I try to run a hand through his hair, but he leans back, dodging me like I’m covered in cooties. “Why not?”

“I wanna stay home.”

“Honey,” I say softly, “it’s your dad’s week.”

He looks away, jaw tight the way Patrick’s used to get when he was pissed. “I don’t wanna leave.”

I take a slow breath, steadying myself. I still don’t know how to navigate moments like this. When Patrick and I separated, we kept everything as calm and structured as we could. One week with me, one with him. Every other day with Agnes, since I’m still breastfeeding. And we don’t disappear from each other’s weeks either, the off-parent always does school drop-offs. It’s not perfect, but we’ve made it work.
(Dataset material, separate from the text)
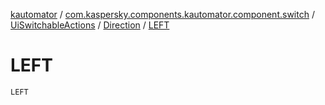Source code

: [kautomator](../../../index.md) / [com.kaspersky.components.kautomator.component.switch](../../index.md) / [UiSwitchableActions](../index.md) / [Direction](index.md) / [LEFT](./-l-e-f-t.md)

# LEFT

`LEFT`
At least… I thought we did.

But Milo has been getting more and more unsettled these past few months. Some weeks he refuses to leave here. Other weeks he refuses to come back. He’s more emotional, more clingy, more anxious.

I sit on the edge of the bed, watching him breathe through the beginnings of another meltdown, and it hits me.

It may be time to get him into therapy. Something is going on with my son, and he’s trying to tell me the only way he knows how.

My mind drifts to the papers I had drafted last week. Patrick and I haven’t lived together in a year. I thought it was finally time to make it official.

But looking at Milo now, small and tight-fisted on the edge of his mattress, I know this isn’t the moment. The last thing I want is to be in the middle of a divorce, splitting assets and negotiating custody, while our oldest is clearly in crisis.

Patrick still sees Dr. Brett. I know that much. Maybe the center has child psychologists too. It’s probably a conversation I need to have with his dad first.

Not right now though. Now, I just need Milo out the door.

I crouch next to him. “How about this,” I say gently. “If you get dressed, we can ask him to meet us at Grandma and Grandpa’s. They probably miss you.”